Quel est l'avis de la commission sur les amendements n°s 112 et 141 ?
M. Bernard Seillier,
rapporteur.
A l'évidence, la commission trouve très sympathiques ces deux
amendements puisque, à l'exception des gages proposés, ils sont identiques à
celui qu'elle a présenté : l'amendement n° 112 prévoit une contribution sur les
établissements de crédit, les compagnies d'assurance et les sociétés
immobilières ; l'amendement n° 141 propose une augmentation de l'imposition sur
les plus-values ; l'amendement de la commission retient le gage très classique
d'un accroissement des droits sur les tabacs.
C'est pourquoi je souhaite que les amendements n°s 112 et 141 soient retirés
au profit de celui de la commission.
M. le président.
Quel est l'avis du Gouvernement sur les amendements n°s 27, 112 et 141 ?
Mme Paulette Guinchard-Kunstler,
secrétaire d'Etat
Le Gouvernement a déjà consenti un effort en exonérant
le bénéficiaire revenu à meilleure fortune du recouvrement de l'allocation
compensatrice, mesure qui profite particulièrement aux personnes handicapées
dans le cours de leur vie.
Ces amendements visent à élargir cette exonération prévue pour la succession
du bénéficiaire au légataire et au donataire.
L'impact financier d'une telle mesure sur le budget de l'Etat ou sur celui des
collectivités départementales n'a pas été mesuré, mais il est probable qu'il se
révélerait non négligeable.
C'est la raison pour laquelle le Gouvernement souhaite que l'on prenne le
temps d'évaluer le plus précisément possible les conséquences d'une telle
mesure et considère qu'il est plus opportun d'introduire une telle disposition
dans le projet de loi rénovant la loi du 30 juin 1975 d'orientation en faveur
des personnes handicapées.
M. le président.
Je vais mettre aux voix l'amendement n° 27.
M. Bernard Seillier,
rapporteur.
Je demande la parole.
M. le président.
La parole est à M. Seillier, rapporteur.
M. Bernard Seillier,
rapporteur.
J'avais déjà souligné la nécessité de veiller à ce que, au
travers des dispositions que nous adoptons, nous ne donnions pas l'impression
d'accorder aux personnes handicapées une considération moindre que celle que
nous témoignons aux personnes âgées. En effet, il ne faut pas que le droit des
handicapés apparaisse comme un droit subalterne, subsidiaire, voire dérivé, de
celui des personnes âgées.

(Entrées de données enregistrées)
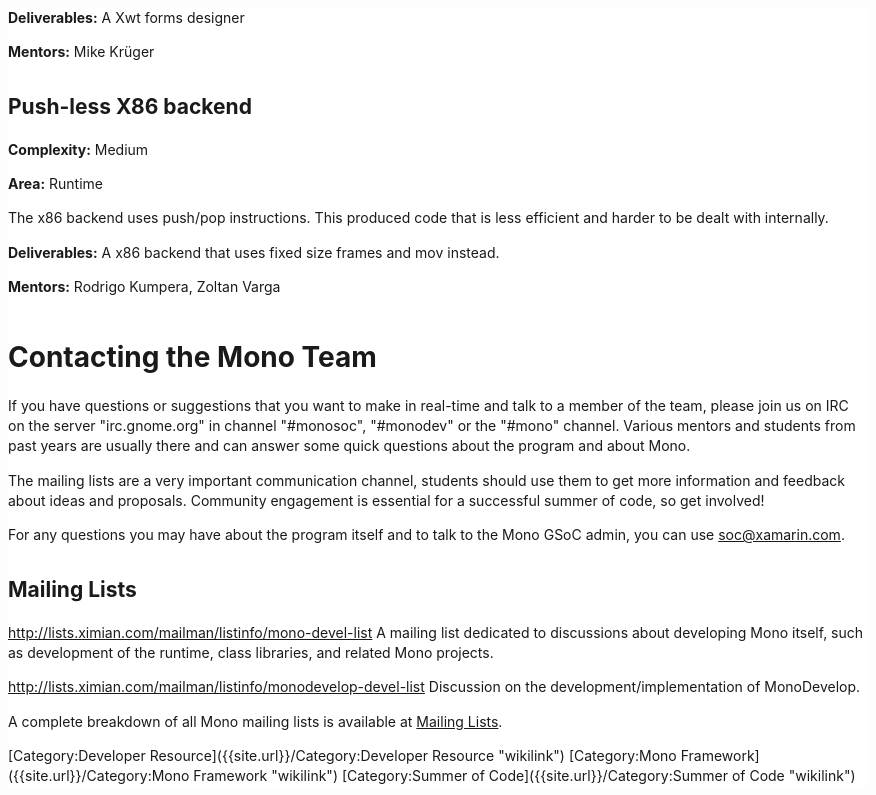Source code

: **Deliverables:** A Xwt forms designer

**Mentors:** Mike Krüger

Push-less X86 backend
---------------------

**Complexity:** Medium

**Area:** Runtime

The x86 backend uses push/pop instructions. This produced code that is
less efficient and harder to be dealt with internally.

**Deliverables:** A x86 backend that uses fixed size frames and mov
instead.

**Mentors:** Rodrigo Kumpera, Zoltan Varga

Contacting the Mono Team
========================

If you have questions or suggestions that you want to make in real-time
and talk to a member of the team, please join us on IRC on the server
"irc.gnome.org" in channel "\#monosoc", "\#monodev" or the "\#mono"
channel. Various mentors and students from past years are usually there
and can answer some quick questions about the program and about Mono.

The mailing lists are a very important communication channel, students
should use them to get more information and feedback about ideas and
proposals. Community engagement is essential for a successful summer of
code, so get involved!

For any questions you may have about the program itself and to talk to
the Mono GSoC admin, you can use <soc@xamarin.com>.

Mailing Lists
-------------

[<http://lists.ximian.com/mailman/listinfo/mono-devel-list>](http://lists.ximian.com/mailman/listinfo/mono-devel-list)
A mailing list dedicated to discussions about developing Mono itself,
such as development of the runtime, class libraries, and related Mono
projects.

[<http://lists.ximian.com/mailman/listinfo/monodevelop-devel-list>](http://lists.ximian.com/mailman/listinfo/monodevelop-devel-list)
Discussion on the development/implementation of MonoDevelop.

A complete breakdown of all Mono mailing lists is available at [Mailing
Lists]({{site.url}}/Mailing_Lists "wikilink").

[Category:Developer Resource]({{site.url}}/Category:Developer Resource "wikilink")
[Category:Mono Framework]({{site.url}}/Category:Mono Framework "wikilink")
[Category:Summer of Code]({{site.url}}/Category:Summer of Code "wikilink")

* Liste des tâches *
A) Recopiez à l'identique toutes les lignes des enregistrements, en laissant de côté les images.
B) Poursuivez le débat parlementaire sur l'allocation compensatrice à partir de la dernière phrase affichée.

* Réponses à l'exercice *
A)
Source code

: **Deliverables:** A Xwt forms designer

**Mentors:** Mike Krüger

Push-less X86 backend
---------------------

**Complexity:** Medium

**Area:** Runtime

The x86 backend uses push/pop instructions. This produced code that is
less efficient and harder to be dealt with internally.

**Deliverables:** A x86 backend that uses fixed size frames and mov
instead.

**Mentors:** Rodrigo Kumpera, Zoltan Varga

Contacting the Mono Team
========================

If you have questions or suggestions that you want to make in real-time
and talk to a member of the team, please join us on IRC on the server
"irc.gnome.org" in channel "\#monosoc", "\#monodev" or the "\#mono"
channel. Various mentors and students from past years are usually there
and can answer some quick questions about the program and about Mono.

The mailing lists are a very important communication channel, students
should use them to get more information and feedback about ideas and
proposals. Community engagement is essential for a successful summer of
code, so get involved!

For any questions you may have about the program itself and to talk to
the Mono GSoC admin, you can use <soc@xamarin.com>.

Mailing Lists
-------------

[<http://lists.ximian.com/mailman/listinfo/mono-devel-list>](http://lists.ximian.com/mailman/listinfo/mono-devel-list)
A mailing list dedicated to discussions about developing Mono itself,
such as development of the runtime, class libraries, and related Mono
projects.

[<http://lists.ximian.com/mailman/listinfo/monodevelop-devel-list>](http://lists.ximian.com/mailman/listinfo/monodevelop-devel-list)
Discussion on the development/implementation of MonoDevelop.

A complete breakdown of all Mono mailing lists is available at [Mailing
Lists]({{site.url}}/Mailing_Lists "wikilink").

[Category:Developer Resource]({{site.url}}/Category:Developer Resource "wikilink")
[Category:Mono Framework]({{site.url}}/Category:Mono Framework "wikilink")
[Category:Summer of Code]({{site.url}}/Category:Summer of Code "wikilink")

B)
A cet égard, je constate madame le secrétaire d'Etat, que votre exigence d'une
évaluation, d'une expertise préalables du coût de la mesure n'a pas été
formulée s'agissant de l'allocation personnalisée d'autonomie.
L'évaluation peut, certes, être faite, mais la mesure que nous proposons n'est
que justice vis-à-vis des personnes handicapées.
Mme Paulette Guinchard-Kunstler,
secrétaire d'Etat.
Je demande la parole.
M. le président.
La parole est à Mme le secrétaire d'Etat.
Mme Paulette Guinchard-Kunstler,
secrétaire d'Etat.
J'entends bien vos arguments, monsieur Seillier, et je
mesure aussi combien la décision prise par le Parlement de supprimer le recours
sur succession peut concerner l'ensemble des dispositifs.
J'avais déjà dit, lors de la première lecture, et à l'occasion du débat sur
l'APA, qu'il était nécessaire de faire un travail de fond, de poser le problème
en termes non seulement de financement et d'effet sur les collectivités
locales, mais aussi de véritable choix.
J'avais également précisé que Mme Guigou et moi nous engagions à faire très
rapidement un travail d'évaluation et de proposition pour l'ensemble des
secteurs. Je ne peux que le répéter ce soir : il est nécessaire de mettre à
plat l'ensemble de ces secteurs pour pouvoir prendre les bonnes décisions.
M. Philippe Nogrix.
Je demande la parole pour explication de vote.
M. le président.
La parole est à M. Nogrix.
M. Philippe Nogrix.
Madame le secrétaire d'Etat, je m'étonne que vous veniez, une fois encore,
invoquer la nécessité d'une évaluation avant toute prise de décision.
Tous mes collègues présents dans l'hémicycle savent que nous nous battons pour
la reconnaissance des droits des handicapés. Il est temps de prendre position.
En reculant encore une fois sous le prétexte d'une nécessaire évaluation, vous
n'êtes pas dans votre rôle.
Il est absolument indispensable, à mes yeux, que vous acceptiez l'un au moins
de ces amendements - celui de la commission, si son adoption rend les autres
sans objet - car, alors, nos collègues de l'Assemblée nationale nous
suivraient, et le monde handicapé nous en serait reconnaissant.
Pourquoi faire une différence entre la perte d'autonomie et le handicap ?
Pourquoi tant ergoter sur une mesure qui n'a guère d'incidence sur le budget de
l'Etat, alors que tant de fois vous chargez la barque des départements ? Sur
quoi fondez-vous votre position ?
Est-ce Bercy qui vous fait reculer ? En ce cas, que Bercy vienne s'expliquer
devant nous. Il est des fois où nous aimerions voir Bercy présent lors de nos
discussions !
En tout cas, j'attends que vous nous expliquiez pourquoi le Gouvernement
s'acharne à ne pas reconnaître le droit des handicapés au même titre qu'il
reconnaît celui des personnes âgées.
M. le président.
Personne ne demande plus la parole ?...
Je mets aux voix l'amendement n° 27, repoussé par le Gouvernement.
(L'amendement est adopté.)
M. le président.
En conséquence, l'article 14
quater A
est ainsi rédigé et les
amendements n°s 112 et 141 n'ont plus d'objet.